On Kadena Air Base, Okinawa prefecture, an accident blamed on a malfunctioning sprinkler system discharged tens of thousands of liters of firefighting foam in December 2013.Photo: USAF/US Freedom of Information Act

And that wasn’t the only time Marines had an accidental release of firefighting foam, right? There was also a December 2019 incident in which 38,000 liters of PFAS-containing foam were unintentionally sprayed out of the system.

Yes, and there was also a 2015 incident in which a drunk Marine launched the sprinkler as an act of vandalism. That released tens of thousands of liters of firefighting foam.

What happened to him?

He received a pay cut and 3 months in the brig. But the Japanese government didn’t do anything to him because they didn’t know about it. On-duty service members are exempt from prosecution for damage to Japanese property. Time and time again, it’s been the Marines who have damaged the environment at Okinawa.

The incineration of PFAS has recently become a big issue here in the U.S. I noticed that AFFF from the Marine base in Okinawa was incinerated, and the waste from the incineration was buried at an Okinawan landfill that was later found to have extremely high levels of PFAS in its groundwater.

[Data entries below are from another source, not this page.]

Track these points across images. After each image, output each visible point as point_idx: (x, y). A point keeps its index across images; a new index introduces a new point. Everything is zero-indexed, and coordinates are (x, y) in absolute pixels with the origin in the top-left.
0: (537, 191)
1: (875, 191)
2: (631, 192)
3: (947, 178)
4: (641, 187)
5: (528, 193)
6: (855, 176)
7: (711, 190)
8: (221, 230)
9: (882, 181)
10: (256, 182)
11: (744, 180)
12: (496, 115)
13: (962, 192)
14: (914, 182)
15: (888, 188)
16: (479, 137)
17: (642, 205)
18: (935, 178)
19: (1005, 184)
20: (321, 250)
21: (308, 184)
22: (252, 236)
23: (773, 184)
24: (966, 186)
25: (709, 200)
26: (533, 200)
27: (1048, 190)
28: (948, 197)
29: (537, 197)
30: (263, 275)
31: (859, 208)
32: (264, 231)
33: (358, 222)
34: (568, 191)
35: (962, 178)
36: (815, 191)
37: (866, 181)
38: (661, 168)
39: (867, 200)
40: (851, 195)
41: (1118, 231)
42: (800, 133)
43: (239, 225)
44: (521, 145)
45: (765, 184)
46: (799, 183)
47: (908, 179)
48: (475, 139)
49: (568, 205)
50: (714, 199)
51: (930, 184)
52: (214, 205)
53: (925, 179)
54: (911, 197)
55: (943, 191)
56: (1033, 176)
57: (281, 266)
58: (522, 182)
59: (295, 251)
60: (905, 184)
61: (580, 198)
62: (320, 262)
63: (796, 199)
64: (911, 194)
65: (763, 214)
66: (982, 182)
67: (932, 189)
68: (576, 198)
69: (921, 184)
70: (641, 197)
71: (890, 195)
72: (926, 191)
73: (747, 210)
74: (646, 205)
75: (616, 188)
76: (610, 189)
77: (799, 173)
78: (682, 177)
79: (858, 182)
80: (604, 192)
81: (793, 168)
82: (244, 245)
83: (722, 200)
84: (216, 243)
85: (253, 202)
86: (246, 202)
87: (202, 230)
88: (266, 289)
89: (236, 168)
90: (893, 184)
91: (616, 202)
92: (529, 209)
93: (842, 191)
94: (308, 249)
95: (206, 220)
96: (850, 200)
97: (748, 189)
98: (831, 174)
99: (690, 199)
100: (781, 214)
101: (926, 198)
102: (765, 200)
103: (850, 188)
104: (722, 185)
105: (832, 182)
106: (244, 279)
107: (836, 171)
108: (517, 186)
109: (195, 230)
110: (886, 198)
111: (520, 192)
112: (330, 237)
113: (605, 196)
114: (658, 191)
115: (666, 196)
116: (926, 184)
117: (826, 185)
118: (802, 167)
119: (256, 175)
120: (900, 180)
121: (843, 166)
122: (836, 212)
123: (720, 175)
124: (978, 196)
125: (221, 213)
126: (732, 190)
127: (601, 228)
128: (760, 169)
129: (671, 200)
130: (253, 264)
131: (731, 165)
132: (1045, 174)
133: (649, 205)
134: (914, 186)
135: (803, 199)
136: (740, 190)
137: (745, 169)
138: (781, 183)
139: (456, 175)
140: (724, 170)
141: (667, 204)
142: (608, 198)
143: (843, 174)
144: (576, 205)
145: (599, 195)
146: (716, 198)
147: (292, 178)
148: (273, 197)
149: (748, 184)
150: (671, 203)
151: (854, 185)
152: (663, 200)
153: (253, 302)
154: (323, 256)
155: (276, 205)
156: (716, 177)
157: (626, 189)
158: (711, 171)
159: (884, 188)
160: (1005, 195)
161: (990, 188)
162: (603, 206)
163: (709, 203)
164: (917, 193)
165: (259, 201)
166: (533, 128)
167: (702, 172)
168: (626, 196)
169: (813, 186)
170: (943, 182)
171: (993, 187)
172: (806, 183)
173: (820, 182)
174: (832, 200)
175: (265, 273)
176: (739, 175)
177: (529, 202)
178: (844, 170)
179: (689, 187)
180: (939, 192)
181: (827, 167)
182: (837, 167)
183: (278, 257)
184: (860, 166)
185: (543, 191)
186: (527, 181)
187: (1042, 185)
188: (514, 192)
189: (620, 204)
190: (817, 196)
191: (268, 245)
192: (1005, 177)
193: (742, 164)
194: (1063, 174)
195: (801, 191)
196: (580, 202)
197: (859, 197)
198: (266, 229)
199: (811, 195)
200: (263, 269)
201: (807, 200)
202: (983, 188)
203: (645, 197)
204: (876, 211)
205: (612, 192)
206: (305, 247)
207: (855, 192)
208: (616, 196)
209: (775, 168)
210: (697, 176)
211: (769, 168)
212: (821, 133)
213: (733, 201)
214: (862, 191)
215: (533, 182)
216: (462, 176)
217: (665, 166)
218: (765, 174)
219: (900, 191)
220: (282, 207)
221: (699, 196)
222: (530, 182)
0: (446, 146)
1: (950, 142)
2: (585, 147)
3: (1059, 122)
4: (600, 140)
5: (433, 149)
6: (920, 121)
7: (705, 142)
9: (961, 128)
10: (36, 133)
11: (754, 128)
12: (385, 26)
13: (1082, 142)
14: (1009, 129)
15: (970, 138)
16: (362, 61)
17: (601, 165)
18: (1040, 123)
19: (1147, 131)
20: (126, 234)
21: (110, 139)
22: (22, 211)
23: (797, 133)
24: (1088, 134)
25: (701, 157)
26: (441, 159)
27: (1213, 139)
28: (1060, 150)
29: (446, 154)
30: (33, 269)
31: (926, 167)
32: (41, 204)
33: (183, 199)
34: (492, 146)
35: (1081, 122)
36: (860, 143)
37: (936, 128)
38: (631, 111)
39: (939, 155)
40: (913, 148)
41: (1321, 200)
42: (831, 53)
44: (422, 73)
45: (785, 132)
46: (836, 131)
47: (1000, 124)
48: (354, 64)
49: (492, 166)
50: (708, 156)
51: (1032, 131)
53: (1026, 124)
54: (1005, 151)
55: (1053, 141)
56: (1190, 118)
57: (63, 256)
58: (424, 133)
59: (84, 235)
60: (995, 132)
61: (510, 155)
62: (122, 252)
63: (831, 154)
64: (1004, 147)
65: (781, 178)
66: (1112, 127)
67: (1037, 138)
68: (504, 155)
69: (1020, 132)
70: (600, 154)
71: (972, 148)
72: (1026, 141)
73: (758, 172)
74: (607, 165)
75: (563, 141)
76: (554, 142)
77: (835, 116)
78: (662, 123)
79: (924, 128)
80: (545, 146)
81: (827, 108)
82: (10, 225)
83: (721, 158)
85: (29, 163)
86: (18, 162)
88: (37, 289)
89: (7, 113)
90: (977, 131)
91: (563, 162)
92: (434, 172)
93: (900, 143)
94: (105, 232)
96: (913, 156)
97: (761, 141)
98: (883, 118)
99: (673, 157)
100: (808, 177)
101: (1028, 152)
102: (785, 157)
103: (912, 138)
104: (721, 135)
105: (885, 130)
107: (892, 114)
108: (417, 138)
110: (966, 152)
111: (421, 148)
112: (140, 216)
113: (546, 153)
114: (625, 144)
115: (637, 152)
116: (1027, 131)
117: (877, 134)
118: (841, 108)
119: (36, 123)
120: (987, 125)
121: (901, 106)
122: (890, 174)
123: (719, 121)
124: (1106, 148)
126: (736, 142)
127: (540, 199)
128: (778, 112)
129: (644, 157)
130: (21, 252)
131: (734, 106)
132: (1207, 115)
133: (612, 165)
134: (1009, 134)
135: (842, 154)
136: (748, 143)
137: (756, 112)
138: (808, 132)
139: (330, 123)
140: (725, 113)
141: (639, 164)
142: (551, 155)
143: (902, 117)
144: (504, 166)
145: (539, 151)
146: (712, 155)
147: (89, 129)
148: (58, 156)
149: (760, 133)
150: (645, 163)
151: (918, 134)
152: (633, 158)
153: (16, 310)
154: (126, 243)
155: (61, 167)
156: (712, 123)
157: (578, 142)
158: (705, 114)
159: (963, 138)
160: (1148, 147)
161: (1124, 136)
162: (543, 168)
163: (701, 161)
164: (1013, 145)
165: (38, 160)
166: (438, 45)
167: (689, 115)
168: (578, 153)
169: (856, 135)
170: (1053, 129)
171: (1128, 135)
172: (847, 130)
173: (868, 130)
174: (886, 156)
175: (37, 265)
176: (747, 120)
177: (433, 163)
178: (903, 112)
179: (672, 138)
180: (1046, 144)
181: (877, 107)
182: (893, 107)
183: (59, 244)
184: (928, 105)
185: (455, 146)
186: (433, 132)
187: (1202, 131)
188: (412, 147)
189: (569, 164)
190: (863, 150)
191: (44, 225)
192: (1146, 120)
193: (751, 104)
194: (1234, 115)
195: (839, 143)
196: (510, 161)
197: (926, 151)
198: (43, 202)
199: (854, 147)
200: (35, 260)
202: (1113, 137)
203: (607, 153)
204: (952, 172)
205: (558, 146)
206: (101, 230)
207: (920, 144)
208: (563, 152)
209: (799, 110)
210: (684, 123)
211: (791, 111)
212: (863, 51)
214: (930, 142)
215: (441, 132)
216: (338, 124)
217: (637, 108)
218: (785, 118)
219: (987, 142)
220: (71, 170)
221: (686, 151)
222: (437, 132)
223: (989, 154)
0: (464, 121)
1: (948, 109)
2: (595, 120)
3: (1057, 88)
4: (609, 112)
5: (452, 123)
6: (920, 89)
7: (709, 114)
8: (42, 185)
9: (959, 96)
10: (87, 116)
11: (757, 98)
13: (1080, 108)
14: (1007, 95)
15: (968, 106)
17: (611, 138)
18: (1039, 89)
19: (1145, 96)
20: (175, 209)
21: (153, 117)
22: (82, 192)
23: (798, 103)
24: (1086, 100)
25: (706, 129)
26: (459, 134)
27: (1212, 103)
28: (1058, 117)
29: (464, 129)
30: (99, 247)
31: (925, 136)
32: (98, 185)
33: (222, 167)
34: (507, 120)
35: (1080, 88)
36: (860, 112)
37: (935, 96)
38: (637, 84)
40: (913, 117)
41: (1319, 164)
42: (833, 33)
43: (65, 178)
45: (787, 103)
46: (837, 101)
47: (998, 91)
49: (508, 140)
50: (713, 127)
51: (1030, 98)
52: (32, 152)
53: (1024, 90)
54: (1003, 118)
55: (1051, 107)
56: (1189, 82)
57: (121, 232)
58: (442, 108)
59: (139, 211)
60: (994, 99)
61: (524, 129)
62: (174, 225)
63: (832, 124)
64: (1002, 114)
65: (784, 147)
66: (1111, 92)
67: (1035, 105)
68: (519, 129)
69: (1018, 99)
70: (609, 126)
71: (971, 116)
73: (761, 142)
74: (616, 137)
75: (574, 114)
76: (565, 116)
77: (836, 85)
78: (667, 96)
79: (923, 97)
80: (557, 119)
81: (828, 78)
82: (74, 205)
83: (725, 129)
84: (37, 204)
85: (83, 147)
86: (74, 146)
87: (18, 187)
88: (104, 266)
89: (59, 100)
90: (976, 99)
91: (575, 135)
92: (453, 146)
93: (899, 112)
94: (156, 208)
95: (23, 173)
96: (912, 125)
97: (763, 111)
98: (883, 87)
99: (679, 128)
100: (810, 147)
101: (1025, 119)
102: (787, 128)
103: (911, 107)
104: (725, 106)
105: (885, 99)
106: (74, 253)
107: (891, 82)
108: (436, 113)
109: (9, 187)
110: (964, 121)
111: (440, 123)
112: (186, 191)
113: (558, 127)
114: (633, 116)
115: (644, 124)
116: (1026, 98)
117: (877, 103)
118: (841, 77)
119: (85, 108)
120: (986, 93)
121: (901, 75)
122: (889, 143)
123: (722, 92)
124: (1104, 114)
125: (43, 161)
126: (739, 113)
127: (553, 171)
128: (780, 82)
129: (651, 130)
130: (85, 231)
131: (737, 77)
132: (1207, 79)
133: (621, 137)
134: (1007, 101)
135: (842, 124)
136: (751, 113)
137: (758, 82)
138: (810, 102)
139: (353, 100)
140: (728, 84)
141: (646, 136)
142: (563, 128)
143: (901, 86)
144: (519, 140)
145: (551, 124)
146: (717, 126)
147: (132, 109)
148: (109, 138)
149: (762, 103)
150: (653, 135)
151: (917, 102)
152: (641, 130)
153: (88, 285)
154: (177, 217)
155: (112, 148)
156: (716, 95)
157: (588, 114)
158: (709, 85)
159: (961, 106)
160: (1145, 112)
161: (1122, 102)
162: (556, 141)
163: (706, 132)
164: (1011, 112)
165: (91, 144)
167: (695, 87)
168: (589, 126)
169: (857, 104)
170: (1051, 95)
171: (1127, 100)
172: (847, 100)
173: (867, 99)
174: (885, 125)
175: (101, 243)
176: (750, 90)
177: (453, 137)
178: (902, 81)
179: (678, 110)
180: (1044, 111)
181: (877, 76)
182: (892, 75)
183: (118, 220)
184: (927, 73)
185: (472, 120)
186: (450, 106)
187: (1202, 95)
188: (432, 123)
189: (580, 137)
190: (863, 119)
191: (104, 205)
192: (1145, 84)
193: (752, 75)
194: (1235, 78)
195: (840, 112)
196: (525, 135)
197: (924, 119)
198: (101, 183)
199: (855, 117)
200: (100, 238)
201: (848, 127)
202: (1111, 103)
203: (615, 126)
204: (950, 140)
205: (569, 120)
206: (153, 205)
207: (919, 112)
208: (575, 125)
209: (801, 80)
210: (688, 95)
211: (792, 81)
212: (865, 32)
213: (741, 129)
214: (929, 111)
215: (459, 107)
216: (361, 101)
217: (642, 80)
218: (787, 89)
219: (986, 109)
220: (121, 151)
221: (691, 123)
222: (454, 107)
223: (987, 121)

Yes. The Marine Corps didn’t notify the contractor that the material it was burning contained PFAS.

What happened when you asked the Marine Corps about that?

They defended their procedures as “appropriate.”

Some of the emails you obtained through FOIA were about you. One described you as “adversarial” and called the tone of your reporting “hostile.” Another said, “He has an agenda and is fairly open about it.”

When I was invited to give a talk at an American university in Tokyo in 2016, the U.S. embassy in Tokyo reached out to the university and asked that a State Department official be present at the talk and be allowed to rebut the talk. None of this has surprised me. Since Hiroshima and Nagasaki, the U.S. military has been covering up contamination and pressuring journalists who reveal that contamination.

Do you think your reporting is hostile?

No. I hear from U.S. service members that it helps them and their families so much. It’s not anti-military, it’s anti-pollution.